[Start of Attachment]

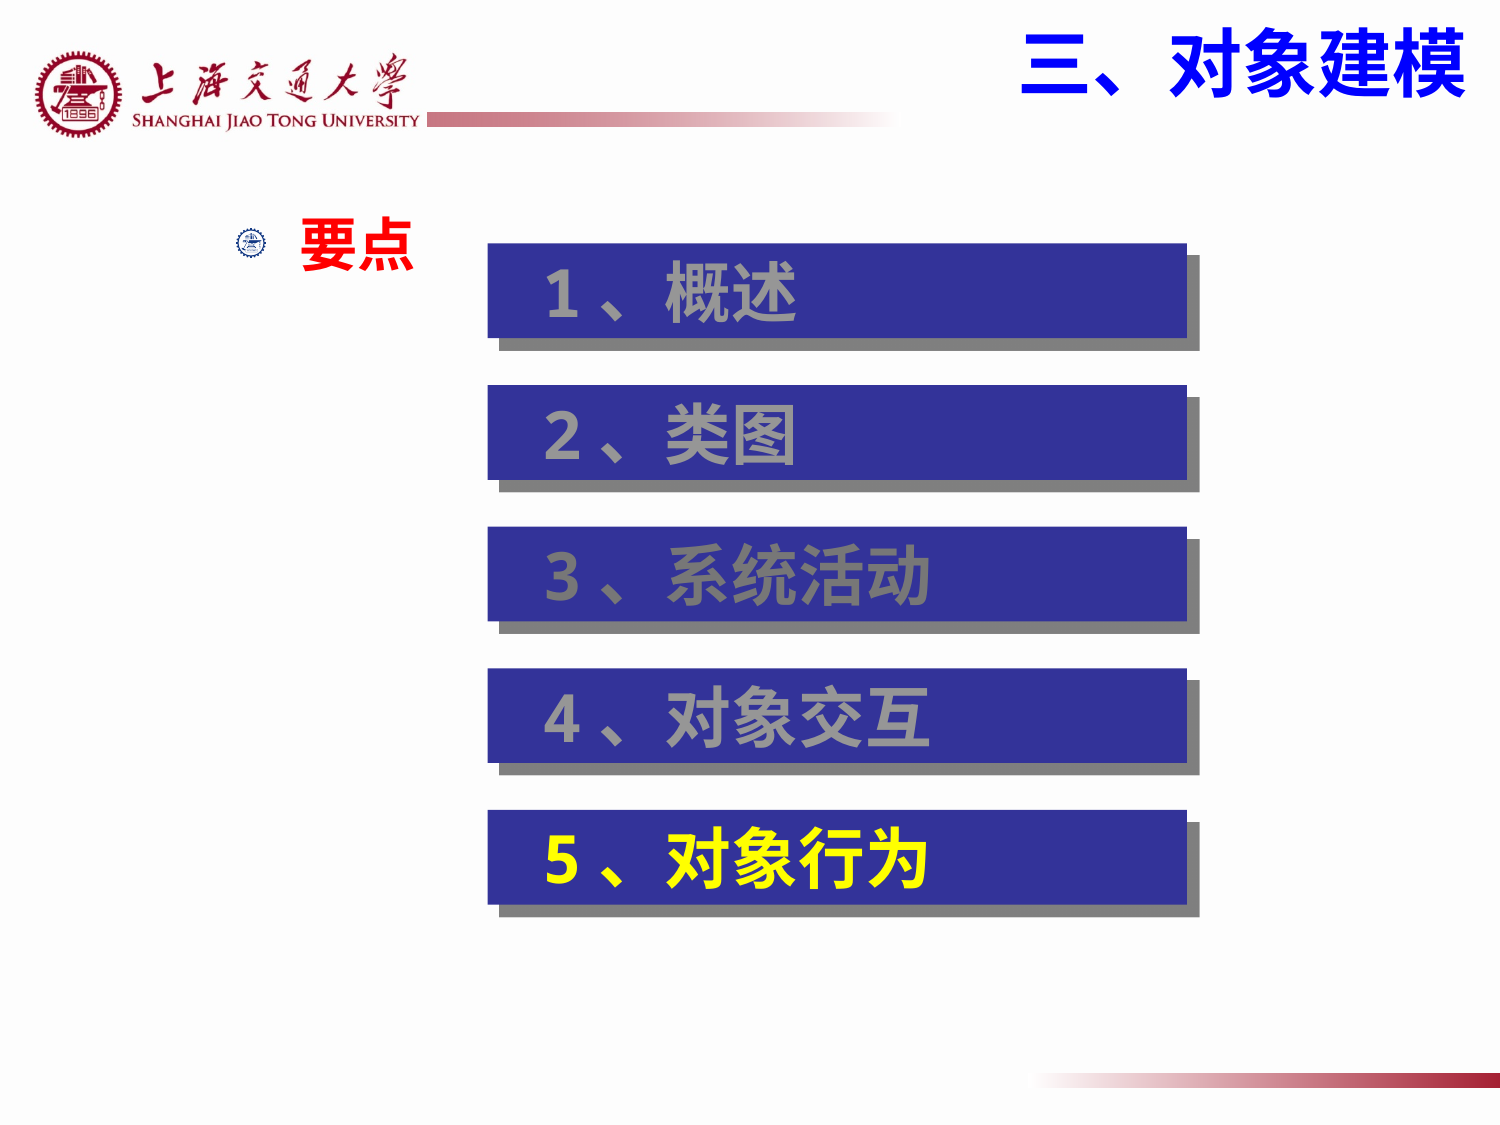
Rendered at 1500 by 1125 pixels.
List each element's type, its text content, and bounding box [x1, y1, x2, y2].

picture [0, 0, 1500, 1125]
text_box 1、概述 [487, 243, 1187, 339]
text_box 4、对象交互 [487, 668, 1187, 763]
text_box 2、类图 [487, 385, 1187, 480]
text_box 三、对象建模 [207, 7, 1483, 116]
text_box 要点 [211, 186, 550, 303]
text_box 3、系统活动 [487, 526, 1187, 622]
text_box 5、对象行为 [487, 809, 1187, 905]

[End of Attachment]

### Exercise directions
In the entries, find the line containing "List each element's" and output it and all remaining lines exactly.

### Expected answer
List each element's type, its text content, and bounding box [x1, y1, x2, y2].

picture [0, 0, 1500, 1125]
text_box 1、概述 [487, 243, 1187, 339]
text_box 4、对象交互 [487, 668, 1187, 763]
text_box 2、类图 [487, 385, 1187, 480]
text_box 三、对象建模 [207, 7, 1483, 116]
text_box 要点 [211, 186, 550, 303]
text_box 3、系统活动 [487, 526, 1187, 622]
text_box 5、对象行为 [487, 809, 1187, 905]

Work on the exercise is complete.